[Entries drawn from a collection]
+++++
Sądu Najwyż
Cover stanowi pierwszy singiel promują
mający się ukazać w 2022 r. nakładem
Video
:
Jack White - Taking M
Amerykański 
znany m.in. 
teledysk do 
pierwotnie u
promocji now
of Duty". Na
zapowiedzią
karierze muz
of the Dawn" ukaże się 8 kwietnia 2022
+++++
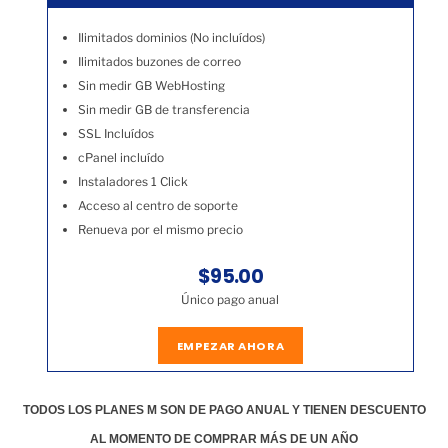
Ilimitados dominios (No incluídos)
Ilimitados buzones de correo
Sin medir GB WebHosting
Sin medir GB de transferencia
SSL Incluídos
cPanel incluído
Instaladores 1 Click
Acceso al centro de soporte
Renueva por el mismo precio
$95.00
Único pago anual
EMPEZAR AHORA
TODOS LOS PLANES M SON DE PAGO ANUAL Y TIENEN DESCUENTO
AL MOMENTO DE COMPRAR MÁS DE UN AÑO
+++++
_EXERCISE_. Reproduce word for word the stretch of the material from the line containing "Ilimitados dominios (No incluídos)" through the line containing "EMPEZAR AHORA", with both of those lines included.

_SOLUTION TO THE EXERCISE_.
Ilimitados dominios (No incluídos)
Ilimitados buzones de correo
Sin medir GB WebHosting
Sin medir GB de transferencia
SSL Incluídos
cPanel incluído
Instaladores 1 Click
Acceso al centro de soporte
Renueva por el mismo precio
$95.00
Único pago anual
EMPEZAR AHORA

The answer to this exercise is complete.